Aksi itu diawali dengan membentangkan spanduk bertuliskan penolakan yang isinya 'STOP BIOMASS CO-FIRING! PHASE OUT COAL POWER PLANT, #BIGBADBIOMASS'.
Tarmudi menyebut Jatayu sendiri diisi oleh tiga Kecamatan yang ada di Kabupaten Indramayu, Jawa Barat, mayoritas anggota dari Kecamatan Mekarsari, dan di ikuti kecamatan Patrol Baru, dan Kecamatan Sumur Adem.
Baca Juga:Penyakit Clerence Chyntia Audry Kanker Pembuluh Darah, Kenali Gejalanya
Semenjak beroperasi Pembangkit Listrik Tenaga Uap Indramayu 1 tahun 2015, asap pembuangan tersebut mengenai lahan pertanian warga yang mengakibatkan tanah menjadi tidak subur kembali.
"Dampak ke tanaman terutama ke padi, pertanian itu mulai tahun 2019, itu mulai kita mengelola tanah kesulitan dari pembibitan itu sudah berubah merah terkadang bisa mati, itu bukan bentuk hama itu dikenal penyakit," Ucap Tarmudi.
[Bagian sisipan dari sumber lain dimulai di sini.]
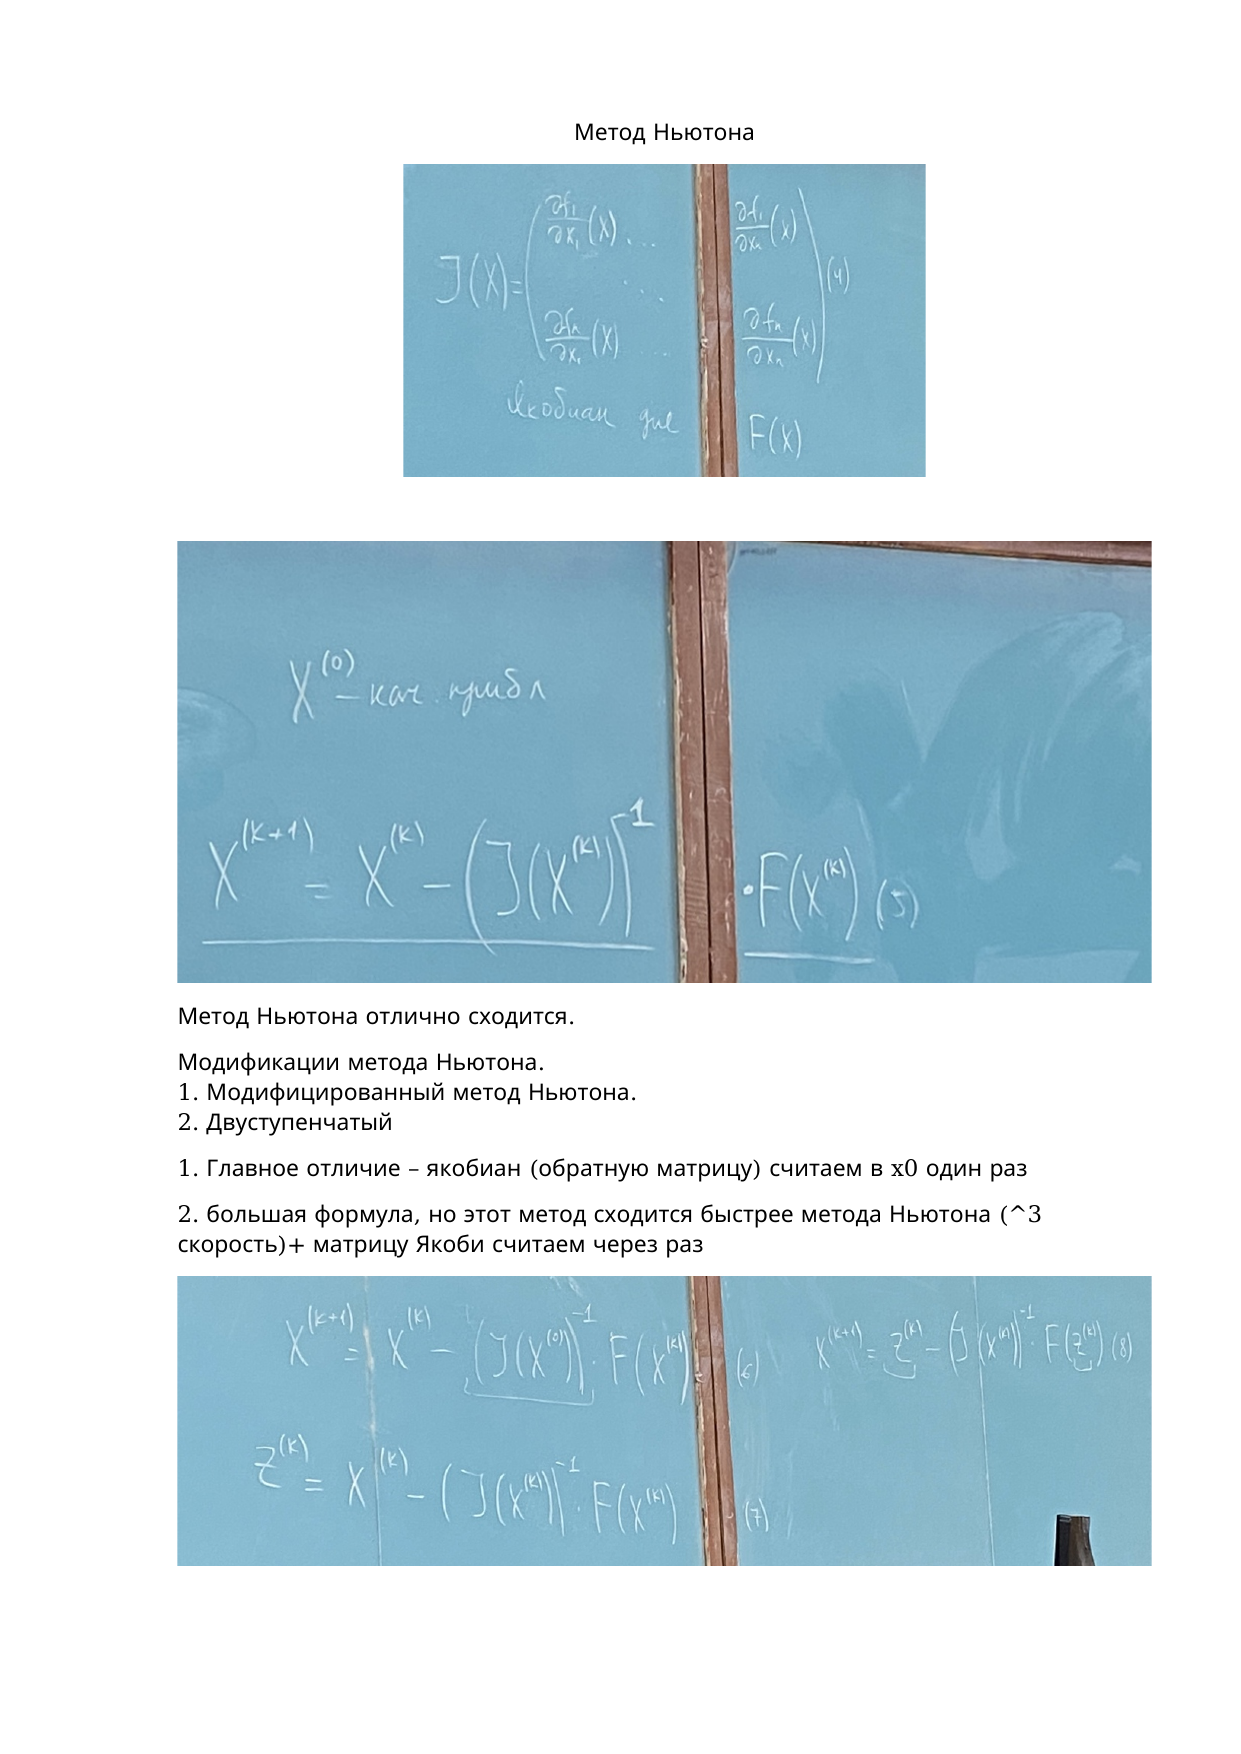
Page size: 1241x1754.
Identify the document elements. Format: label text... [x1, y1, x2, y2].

Selain berdampak pada tanaman padi, Tarmidi juga mencurigai semenjak beroperasi PLTU 1 Indramayu, pohon kelapa di Desa Mekarsari saat ini sudah punah.
"Dari pohon kelapa, terus berjalan kematian-kematian ini, baru tahun 2015 kalau di Mekarsari itu udah separuhnya pohon kelapa yang mati," ucap Tarmudi.
"Makannya orang yang dulunya punya pohon kelapa 100 atau 10, ya sekarang disini jangankan kita mau jual, mau butuh kelapa muda aja kita harus beli di luar, karena udah engga ada pohonya," sambunya.
Kampanye yang dilakukan oleh warga Jatayu kali ini adalah rentetan aksi yang sudah diulang puluhan kali, bahkan sempat berorasi di Istana presiden Indonesia.
"Oh lebih, kita sudah mengadakan aksi itu di Istana Presiden udah engga ke itungan, Gedung Sate Bandung udah engga keitungan, di DPRD Indramayu apalagi bahkan aksi di lokasi Gardu Induk Tegangan Ekstra Tinggi (GITET) udah sering kali," tegas Tarmidi.
Aksi warga Jatayu tidak semata-mata berjalan mulus, bahkan ada anggota Jatayu yang sempat mendapkat tindak kriminalisasi saat menggelar orasi di GITET sekitar PLTU 1 Indramayu.
"Bahkan temen-temen kami yang sudah korban kriminilisasi pada waktu di pangarugan tanah merah di GITET," tambahnya.
Bukannya malah medapatkan bantuan hukum akibat tindak kriminilisasi, justru anggota Jatayu malah harus mendekam di Bui selama enam Bulan.
"Sampe pengadilan, di vonis 6 bulan," kata Darmidi.
Selain itu, pantau SuaraBekaci Warga Jatayu yang mengikuti aksi juga membawa beberapa poster penolakan.
Warga menolak keras anggapan pemerintah yang menyebut bahwa Co-firing merupakan jalan emas menuju transisi energi bersih.
Sedangkan Riset terbaru Trend Asia (2022) menemukan bahwa co-firing biomass merupakan solusi palsu dari transisi energi.Pasalnya, pemerintah membutuhkan lahan seluas sekitar 2,33 juta hektar atau 35 kali luas daratan DKI Jakarta untuk membangun Hutan Tanaman Energi (HTE) dan rantai pasok biomass akan menambah emisi gas rumah kaca Indonesia sebesar 26,48 juta ton setara karbon dioksida (CO2e) per tahun.